Dass er sich auch von Anwohnern der Hauptstraße böse Worte anhören musste, ärgert Mönch sogar noch ein bisschen mehr als die erstaunlich vielen verirrten Ortsfremden. "40 Jahre ist hier nur Flickschusterei betrieben worden", sagt Mönch bei der Baustellenbesichtigung. Da sei es doch von der Gemeinde nicht zu viel verlangt, wenn die Anlieger gebeten werden, mal eine Woche nicht mit dem Auto bis direkt vor die Haustüre zu fahren. "Ich hätte mir mehr Verständnis erhofft", sagt Mönch schulterzuckend und verweist auf die Anlieger am Reußenberg. Als dort von der Gemeinde Kanal und Wasser verlegt wurden, ging da monatelang nichts. Im Vergleich dazu sei die Fahrbahnsanierung auf der Hauptstraße nur einer kleiner Fisch.

Nichtsdestotrotz: Vermutlich am Dienstagabend beginnt auf der Baustelle die Winterpause. Der Bauabschnitt I ist, weil das Wetter mitgespielt hat, dann nahezu abgeschlossen. Auf Anraten der Baufirma werden die linksseitigen Gehsteige zwischen der örtlichen Apotheke und dem Biberbach erst im kommenden Jahr erneuert. Auf der rechten Seite sind die Rinn- und Randsteine hingegen schon ausgetauscht. Der Gehweg-Belag hier bleibt erhalten, weil der Zustand noch recht gut ist.

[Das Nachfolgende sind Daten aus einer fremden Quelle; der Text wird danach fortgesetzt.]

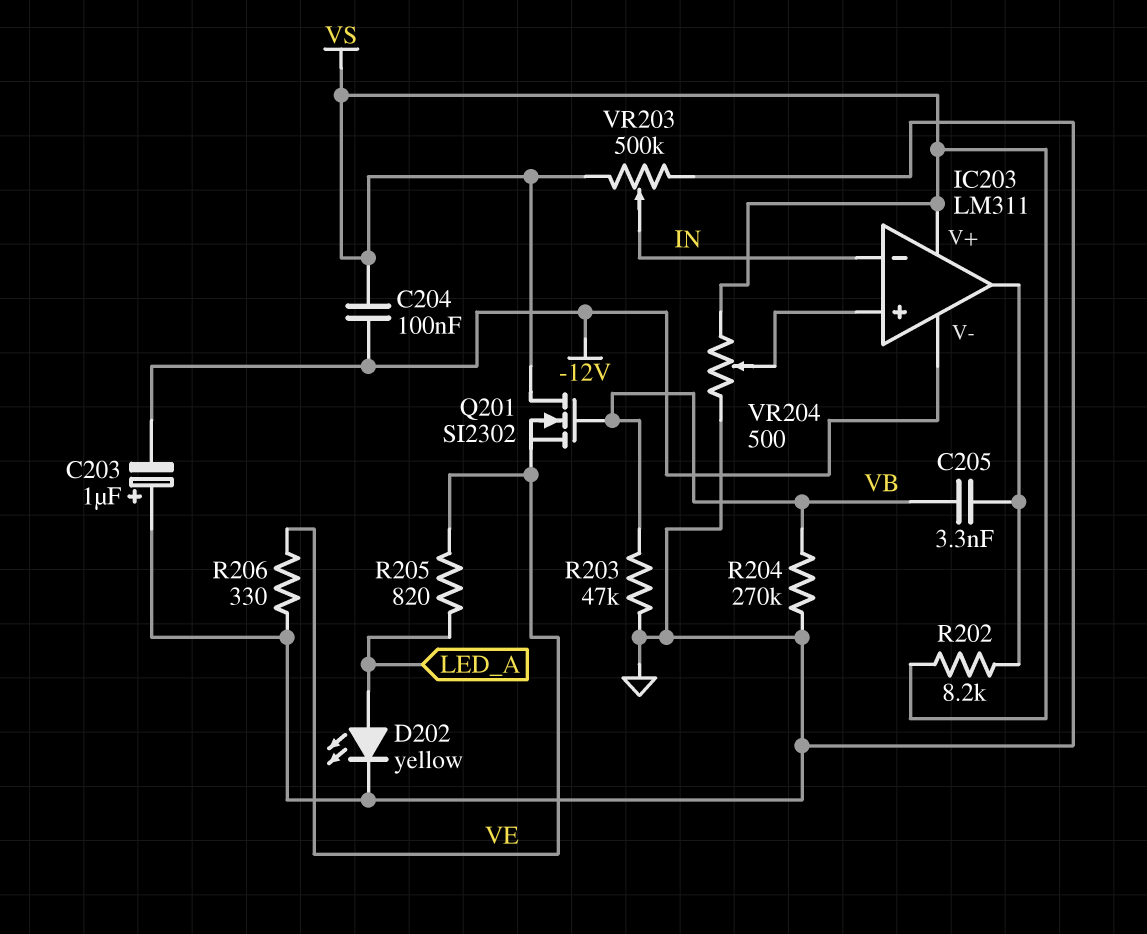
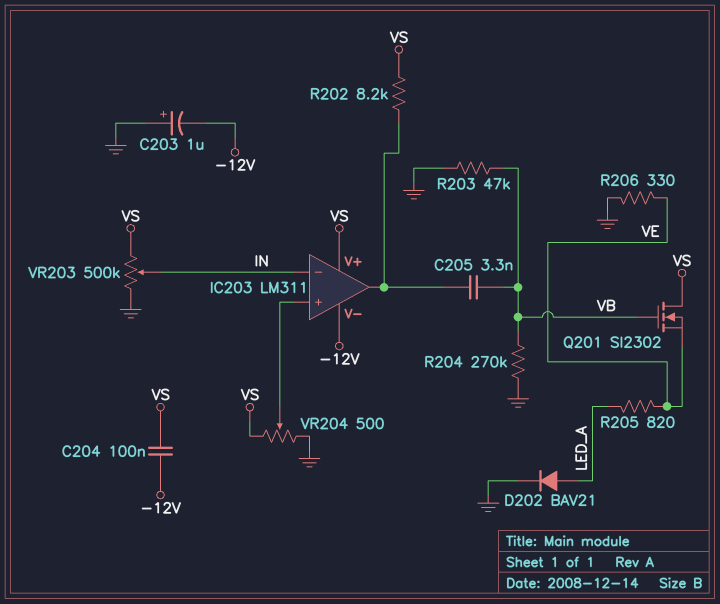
D202: LED yellow (A LED_A, K GND) -> diode BAV21 (A LED_A, K GND)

Bauabschnitt II steht dann im kommenden Jahr an. Los geht es zwischen der Biberbachbrücke und dem Bolzplatz Richtung Neuensorg mit der Sanierung einiger schadhafter Stellen am Kanal im Frühjahr. Dort erwartet der Planer der Gemeinde, Horst-Dieter Göhring, nicht gar so viel Arbeit wie im ersten Bauabschnitt. Der größte Teil der beschädigten Kanalschächte kann ohnehin per "Inliner"-Verfahren mit einem Spezialgerät von innen versiegelt werden.


Kostenlose Lehrstunden

Verläuft der zweite Bauabschnitt so glatt wie der erste, dürften nach Einschätzung des Bürgermeisters auch die Kosten in dem Rahmen bleiben, der dem Weidhäuser Gemeinderat kommuniziert wurde: "Knapp über 300 000 Euro." Die unerfreulichen, aber zumindest lehrreichen, Erfahrungen für die Verwaltung und den Bürgermeister gab es sogar kostenlos.